C++で逆ダイヤモンドパターンを出力するプログラムの作り方を解説
はじめに
このチュートリアルでは、C++を使って逆ダイヤモンドパターンをコンソールに出力するプログラムについて解説します。
入力として整数 N が与えられ、高さが 2N-1 行となる逆ダイヤモンド型のパターンを表示するのが目標です。星印(*)と空白を組み合わせて、中央がくぼんだ美しい逆ダイヤモンドの形を作り上げます。
パターンの構造を理解する
逆ダイヤモンドパターンは、上半分と下半分の2つの部分に分けて考えると理解しやすくなります。
- 上半分: 行が下に進むごとに、左右の星(*)が1つずつ減り、中央の空白が2つずつ広がっていきます。
- 下半分: 上半分とは逆に、行が進むごとに星が1つずつ増え、中央の空白が2つずつ狭まっていきます。

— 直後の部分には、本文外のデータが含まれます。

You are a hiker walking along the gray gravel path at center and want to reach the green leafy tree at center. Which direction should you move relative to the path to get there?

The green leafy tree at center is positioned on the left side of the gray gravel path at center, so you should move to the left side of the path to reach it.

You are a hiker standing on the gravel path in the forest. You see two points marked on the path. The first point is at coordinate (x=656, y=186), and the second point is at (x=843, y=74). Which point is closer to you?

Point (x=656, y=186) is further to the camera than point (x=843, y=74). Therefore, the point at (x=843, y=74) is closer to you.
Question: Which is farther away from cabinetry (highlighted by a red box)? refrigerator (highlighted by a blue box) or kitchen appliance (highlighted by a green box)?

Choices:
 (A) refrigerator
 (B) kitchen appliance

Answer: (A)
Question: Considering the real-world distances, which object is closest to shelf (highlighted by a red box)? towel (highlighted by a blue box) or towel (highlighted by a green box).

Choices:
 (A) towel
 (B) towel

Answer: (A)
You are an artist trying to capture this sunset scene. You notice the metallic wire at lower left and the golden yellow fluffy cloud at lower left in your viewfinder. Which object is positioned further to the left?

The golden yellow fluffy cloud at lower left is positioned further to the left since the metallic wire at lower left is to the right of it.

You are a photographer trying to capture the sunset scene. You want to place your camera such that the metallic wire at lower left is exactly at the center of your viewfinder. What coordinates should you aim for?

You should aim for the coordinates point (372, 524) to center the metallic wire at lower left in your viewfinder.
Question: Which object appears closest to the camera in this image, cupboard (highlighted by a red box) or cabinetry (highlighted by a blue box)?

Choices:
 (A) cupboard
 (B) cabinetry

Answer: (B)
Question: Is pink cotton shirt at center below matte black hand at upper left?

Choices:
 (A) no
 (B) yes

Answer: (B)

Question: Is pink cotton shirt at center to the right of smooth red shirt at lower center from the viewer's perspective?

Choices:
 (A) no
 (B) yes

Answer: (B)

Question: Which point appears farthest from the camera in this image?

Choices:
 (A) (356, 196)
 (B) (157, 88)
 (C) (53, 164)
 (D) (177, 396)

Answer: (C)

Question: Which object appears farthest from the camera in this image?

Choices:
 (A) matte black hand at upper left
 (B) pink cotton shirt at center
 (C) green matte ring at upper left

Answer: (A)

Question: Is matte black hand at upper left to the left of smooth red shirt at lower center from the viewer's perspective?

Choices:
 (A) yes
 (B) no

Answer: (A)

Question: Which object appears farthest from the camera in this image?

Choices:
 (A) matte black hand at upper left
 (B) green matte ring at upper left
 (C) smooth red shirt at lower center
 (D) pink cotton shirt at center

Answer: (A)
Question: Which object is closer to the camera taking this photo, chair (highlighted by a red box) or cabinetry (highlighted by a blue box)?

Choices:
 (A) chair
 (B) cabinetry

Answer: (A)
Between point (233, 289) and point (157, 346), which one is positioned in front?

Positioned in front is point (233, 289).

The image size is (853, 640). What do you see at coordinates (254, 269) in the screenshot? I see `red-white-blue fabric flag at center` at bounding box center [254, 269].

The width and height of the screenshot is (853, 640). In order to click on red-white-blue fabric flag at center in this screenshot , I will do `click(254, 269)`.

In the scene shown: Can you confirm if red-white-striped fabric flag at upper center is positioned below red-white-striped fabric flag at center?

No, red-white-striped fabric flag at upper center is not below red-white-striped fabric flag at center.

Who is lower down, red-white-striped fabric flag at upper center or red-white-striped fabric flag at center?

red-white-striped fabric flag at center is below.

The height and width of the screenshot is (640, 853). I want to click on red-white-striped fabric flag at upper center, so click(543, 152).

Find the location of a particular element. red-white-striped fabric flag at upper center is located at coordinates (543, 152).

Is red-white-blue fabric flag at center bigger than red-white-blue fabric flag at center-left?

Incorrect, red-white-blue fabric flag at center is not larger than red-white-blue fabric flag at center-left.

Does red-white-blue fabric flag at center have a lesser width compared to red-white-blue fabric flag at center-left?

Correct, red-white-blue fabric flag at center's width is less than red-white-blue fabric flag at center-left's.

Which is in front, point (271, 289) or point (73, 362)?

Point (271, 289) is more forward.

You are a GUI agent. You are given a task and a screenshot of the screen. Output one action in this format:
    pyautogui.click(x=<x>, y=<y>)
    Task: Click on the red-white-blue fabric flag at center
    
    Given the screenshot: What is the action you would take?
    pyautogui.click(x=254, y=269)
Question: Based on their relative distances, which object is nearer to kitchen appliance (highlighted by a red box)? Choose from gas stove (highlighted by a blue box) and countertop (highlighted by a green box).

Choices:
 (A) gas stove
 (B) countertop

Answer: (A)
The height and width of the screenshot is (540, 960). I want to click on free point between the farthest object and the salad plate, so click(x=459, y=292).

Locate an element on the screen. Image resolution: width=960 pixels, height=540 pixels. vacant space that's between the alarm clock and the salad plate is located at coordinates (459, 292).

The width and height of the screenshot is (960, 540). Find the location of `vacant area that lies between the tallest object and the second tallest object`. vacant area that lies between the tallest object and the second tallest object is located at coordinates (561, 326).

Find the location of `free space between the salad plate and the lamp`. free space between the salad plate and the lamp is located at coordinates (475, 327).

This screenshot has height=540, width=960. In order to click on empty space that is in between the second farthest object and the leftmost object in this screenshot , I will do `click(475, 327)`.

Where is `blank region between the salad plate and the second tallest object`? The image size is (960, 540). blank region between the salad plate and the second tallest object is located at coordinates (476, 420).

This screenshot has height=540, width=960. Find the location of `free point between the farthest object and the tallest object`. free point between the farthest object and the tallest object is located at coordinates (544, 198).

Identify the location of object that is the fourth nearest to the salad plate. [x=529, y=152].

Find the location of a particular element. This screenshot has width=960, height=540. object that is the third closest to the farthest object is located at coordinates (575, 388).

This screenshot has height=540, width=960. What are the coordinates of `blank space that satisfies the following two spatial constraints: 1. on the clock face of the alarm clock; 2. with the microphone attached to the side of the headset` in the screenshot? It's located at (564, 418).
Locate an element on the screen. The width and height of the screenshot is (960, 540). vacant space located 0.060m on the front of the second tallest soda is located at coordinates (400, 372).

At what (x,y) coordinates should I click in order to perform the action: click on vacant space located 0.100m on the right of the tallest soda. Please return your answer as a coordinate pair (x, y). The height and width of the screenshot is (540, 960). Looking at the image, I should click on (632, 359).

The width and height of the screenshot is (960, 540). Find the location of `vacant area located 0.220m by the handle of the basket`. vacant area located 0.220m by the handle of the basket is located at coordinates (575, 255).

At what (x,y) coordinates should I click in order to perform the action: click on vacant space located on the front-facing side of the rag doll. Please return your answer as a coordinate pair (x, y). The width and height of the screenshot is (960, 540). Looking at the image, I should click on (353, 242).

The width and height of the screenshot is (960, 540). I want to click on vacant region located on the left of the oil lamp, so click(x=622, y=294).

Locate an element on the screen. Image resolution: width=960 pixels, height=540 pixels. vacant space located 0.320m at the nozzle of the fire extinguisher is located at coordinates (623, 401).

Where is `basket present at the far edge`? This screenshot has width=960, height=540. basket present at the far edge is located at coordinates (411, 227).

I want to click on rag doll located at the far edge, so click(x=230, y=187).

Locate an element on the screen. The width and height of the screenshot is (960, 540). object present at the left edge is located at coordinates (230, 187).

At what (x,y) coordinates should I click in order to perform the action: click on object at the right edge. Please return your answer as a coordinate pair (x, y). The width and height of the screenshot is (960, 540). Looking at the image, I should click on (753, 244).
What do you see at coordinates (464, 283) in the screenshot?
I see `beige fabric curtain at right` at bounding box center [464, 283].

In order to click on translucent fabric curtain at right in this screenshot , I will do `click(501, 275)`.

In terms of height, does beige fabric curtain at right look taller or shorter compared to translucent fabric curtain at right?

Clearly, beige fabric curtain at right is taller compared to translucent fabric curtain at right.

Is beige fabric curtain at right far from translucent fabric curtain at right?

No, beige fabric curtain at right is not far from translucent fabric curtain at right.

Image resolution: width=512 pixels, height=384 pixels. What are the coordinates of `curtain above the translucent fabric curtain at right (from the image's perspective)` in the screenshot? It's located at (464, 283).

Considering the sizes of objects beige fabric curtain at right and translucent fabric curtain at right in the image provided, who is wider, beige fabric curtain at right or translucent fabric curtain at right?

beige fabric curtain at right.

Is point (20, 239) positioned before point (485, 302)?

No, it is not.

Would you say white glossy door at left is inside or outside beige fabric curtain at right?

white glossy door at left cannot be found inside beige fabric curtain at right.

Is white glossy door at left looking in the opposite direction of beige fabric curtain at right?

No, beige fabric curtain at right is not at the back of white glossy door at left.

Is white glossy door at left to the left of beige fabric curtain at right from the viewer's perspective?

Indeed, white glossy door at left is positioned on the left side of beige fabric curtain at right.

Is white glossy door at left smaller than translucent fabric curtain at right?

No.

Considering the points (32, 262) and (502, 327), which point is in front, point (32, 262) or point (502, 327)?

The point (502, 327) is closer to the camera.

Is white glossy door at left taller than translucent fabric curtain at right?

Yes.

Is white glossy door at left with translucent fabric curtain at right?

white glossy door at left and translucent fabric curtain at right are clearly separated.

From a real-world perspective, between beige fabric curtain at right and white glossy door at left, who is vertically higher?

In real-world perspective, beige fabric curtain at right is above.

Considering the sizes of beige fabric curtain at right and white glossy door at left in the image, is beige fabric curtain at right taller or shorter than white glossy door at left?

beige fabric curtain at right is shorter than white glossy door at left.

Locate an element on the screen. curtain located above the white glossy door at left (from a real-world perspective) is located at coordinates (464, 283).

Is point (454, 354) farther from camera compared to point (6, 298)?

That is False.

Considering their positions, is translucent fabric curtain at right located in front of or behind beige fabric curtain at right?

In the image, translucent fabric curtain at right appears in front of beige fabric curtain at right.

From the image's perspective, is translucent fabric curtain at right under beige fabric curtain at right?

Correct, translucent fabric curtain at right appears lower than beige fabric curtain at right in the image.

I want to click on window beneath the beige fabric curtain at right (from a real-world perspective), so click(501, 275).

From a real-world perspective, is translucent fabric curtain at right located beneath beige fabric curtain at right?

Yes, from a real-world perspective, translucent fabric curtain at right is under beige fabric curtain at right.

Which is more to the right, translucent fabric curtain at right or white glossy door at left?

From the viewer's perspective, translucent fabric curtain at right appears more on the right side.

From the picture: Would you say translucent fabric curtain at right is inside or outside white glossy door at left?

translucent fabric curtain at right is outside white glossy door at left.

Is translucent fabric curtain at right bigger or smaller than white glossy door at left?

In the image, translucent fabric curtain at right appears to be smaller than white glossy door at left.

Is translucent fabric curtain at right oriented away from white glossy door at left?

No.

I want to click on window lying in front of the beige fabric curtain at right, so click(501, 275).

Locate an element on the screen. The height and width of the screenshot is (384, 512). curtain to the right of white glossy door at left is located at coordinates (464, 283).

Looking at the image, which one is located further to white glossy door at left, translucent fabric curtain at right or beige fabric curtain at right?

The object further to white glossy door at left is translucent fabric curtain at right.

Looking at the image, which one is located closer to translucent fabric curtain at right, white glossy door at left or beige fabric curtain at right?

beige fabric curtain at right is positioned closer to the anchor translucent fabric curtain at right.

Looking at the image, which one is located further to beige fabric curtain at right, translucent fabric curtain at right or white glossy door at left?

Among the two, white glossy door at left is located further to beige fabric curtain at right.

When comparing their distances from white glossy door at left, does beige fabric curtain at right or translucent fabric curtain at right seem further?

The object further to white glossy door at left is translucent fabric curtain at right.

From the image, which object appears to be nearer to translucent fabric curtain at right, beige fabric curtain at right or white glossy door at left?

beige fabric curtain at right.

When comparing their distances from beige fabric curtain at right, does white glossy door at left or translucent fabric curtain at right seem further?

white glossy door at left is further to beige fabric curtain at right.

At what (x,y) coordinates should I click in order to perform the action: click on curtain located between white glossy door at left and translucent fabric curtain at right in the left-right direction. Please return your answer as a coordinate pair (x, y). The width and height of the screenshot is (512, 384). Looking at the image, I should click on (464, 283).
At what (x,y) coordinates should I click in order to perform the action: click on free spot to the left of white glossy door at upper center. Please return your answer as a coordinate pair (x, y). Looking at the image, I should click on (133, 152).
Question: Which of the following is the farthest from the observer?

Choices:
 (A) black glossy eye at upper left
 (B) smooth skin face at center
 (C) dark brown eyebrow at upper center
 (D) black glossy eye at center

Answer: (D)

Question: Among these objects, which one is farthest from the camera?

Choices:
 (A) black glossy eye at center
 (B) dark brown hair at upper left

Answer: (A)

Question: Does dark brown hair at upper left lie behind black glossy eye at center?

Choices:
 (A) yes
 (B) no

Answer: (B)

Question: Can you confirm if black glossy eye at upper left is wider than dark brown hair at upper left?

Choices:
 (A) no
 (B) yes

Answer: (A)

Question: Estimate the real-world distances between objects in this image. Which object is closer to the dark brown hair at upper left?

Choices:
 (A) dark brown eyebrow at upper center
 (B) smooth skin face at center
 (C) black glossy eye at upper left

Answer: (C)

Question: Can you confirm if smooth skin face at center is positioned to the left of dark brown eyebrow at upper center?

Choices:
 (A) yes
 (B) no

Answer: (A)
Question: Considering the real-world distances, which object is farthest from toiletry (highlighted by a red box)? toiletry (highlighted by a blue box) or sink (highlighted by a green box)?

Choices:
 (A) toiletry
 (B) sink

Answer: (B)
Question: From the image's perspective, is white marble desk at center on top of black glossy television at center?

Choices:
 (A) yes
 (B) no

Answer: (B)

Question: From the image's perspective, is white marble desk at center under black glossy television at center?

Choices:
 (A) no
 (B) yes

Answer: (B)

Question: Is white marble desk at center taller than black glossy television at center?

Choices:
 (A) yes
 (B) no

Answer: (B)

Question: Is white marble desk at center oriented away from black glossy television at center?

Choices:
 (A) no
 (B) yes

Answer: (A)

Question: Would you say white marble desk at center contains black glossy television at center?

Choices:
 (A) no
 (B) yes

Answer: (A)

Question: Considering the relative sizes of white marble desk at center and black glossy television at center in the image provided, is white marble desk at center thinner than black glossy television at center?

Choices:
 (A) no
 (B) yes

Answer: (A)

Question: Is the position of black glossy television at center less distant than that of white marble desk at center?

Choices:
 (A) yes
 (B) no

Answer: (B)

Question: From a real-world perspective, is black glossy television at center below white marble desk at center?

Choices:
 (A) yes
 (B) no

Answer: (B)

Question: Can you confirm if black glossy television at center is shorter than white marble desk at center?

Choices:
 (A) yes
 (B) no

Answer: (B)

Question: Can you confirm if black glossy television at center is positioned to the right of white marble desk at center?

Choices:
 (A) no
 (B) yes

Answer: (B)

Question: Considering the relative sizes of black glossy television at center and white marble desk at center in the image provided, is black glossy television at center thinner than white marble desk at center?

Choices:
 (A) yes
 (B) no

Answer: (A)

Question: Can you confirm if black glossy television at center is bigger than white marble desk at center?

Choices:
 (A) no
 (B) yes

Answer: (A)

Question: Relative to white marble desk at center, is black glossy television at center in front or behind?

各行は「左側の三角形」「中央の空白」「右側の三角形」という3つのパーツで構成されており、それぞれを独立したforループで出力します。
C++サンプルコード
#include<bits/stdc++.h>
using namespace std;
// 逆ダイヤモンドパターンを出力する関数
void printDiamond(int n){
cout<<endl;
int i, j = 0;
// 上半分のループ
for (i = 0; i < n; i++) {
// 左側の三角形
for (j = i; j < n; j++)
cout<<"*";
// 中央の空白部分
for (j = 0; j < 2 * i + 1; j++)
cout<<" ";
// 右側の三角形
for (j = i; j < n; j++)
cout<<"*";
cout<<endl;
}
// 下半分のループ
for (i = 0; i < n - 1; i++) {
// 左側の三角形
for (j = 0; j < i + 2; j++)
cout<<"*";
// 中央の空白部分
for (j = 0; j < 2 * (n - 1 - i) - 1; j++)
cout<<" ";
// 右側の三角形
for (j = 0; j < i + 2; j++)
cout<<"*";
cout<<endl;
}
cout<<endl;
}
int main(){
int n = 5;
printDiamond(n);
return 0;
}
実行結果
N = 5 を指定して実行した場合、以下のような出力が得られます。
***** ***** **** **** *** *** ** ** * * ** ** *** *** **** **** ***** *****
コードの解説
このプログラムのロジックを、上半分と下半分に分けて詳しく見ていきましょう。
上半分の出力ロジック
i 番目の行(0始まり)では、次の要素を出力します。
- 左右それぞれに (n - i) 個の星(*)
- 中央に (2i + 1) 個の空白
これにより、行が進むごとに星が減り、中央の空白が広がっていく形状が実現されます。
下半分の出力ロジック
i 番目の行(0始まり)では、上半分とは逆の処理を行います。
- 左右それぞれに (i + 2) 個の星(*)
- 中央に 2(n - 1 - i) - 1 個の空白
下半分は n - 1 行で構成されているため、全体の行数は n + (n - 1) = 2n - 1 行となり、要件どおりの高さになります。
計算量について
各行の出力には最大 O(n) の処理が必要となるため、プログラム全体の時間計算量は O(n²) です。
まとめ
本記事では、C++で逆ダイヤモンドパターンを出力する方法を解説しました。ネストしたforループを組み合わせることで、複雑に見えるパターンもシンプルに実装できます。この考え方は、ピラミッド型やひし形など、他のパターン出力問題にも応用できるので、ぜひマスターしておきましょう。